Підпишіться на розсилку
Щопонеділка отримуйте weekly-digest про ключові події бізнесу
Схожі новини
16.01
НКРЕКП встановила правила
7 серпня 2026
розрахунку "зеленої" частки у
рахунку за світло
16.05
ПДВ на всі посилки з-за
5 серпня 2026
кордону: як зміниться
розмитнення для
--
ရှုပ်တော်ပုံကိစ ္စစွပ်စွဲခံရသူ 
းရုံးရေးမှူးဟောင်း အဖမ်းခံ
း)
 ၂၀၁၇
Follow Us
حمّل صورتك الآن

# Exercise instructions:
For this task, write out exactly the lines of the entries above, starting at the line with "Підпишіться на розсилку" and ending at the line with "розмитнення для", both included, and no others.

# Answer box:
Підпишіться на розсилку
Щопонеділка отримуйте weekly-digest про ключові події бізнесу
Схожі новини
16.01
НКРЕКП встановила правила
7 серпня 2026
розрахунку "зеленої" частки у
рахунку за світло
16.05
ПДВ на всі посилки з-за
5 серпня 2026
кордону: як зміниться
розмитнення для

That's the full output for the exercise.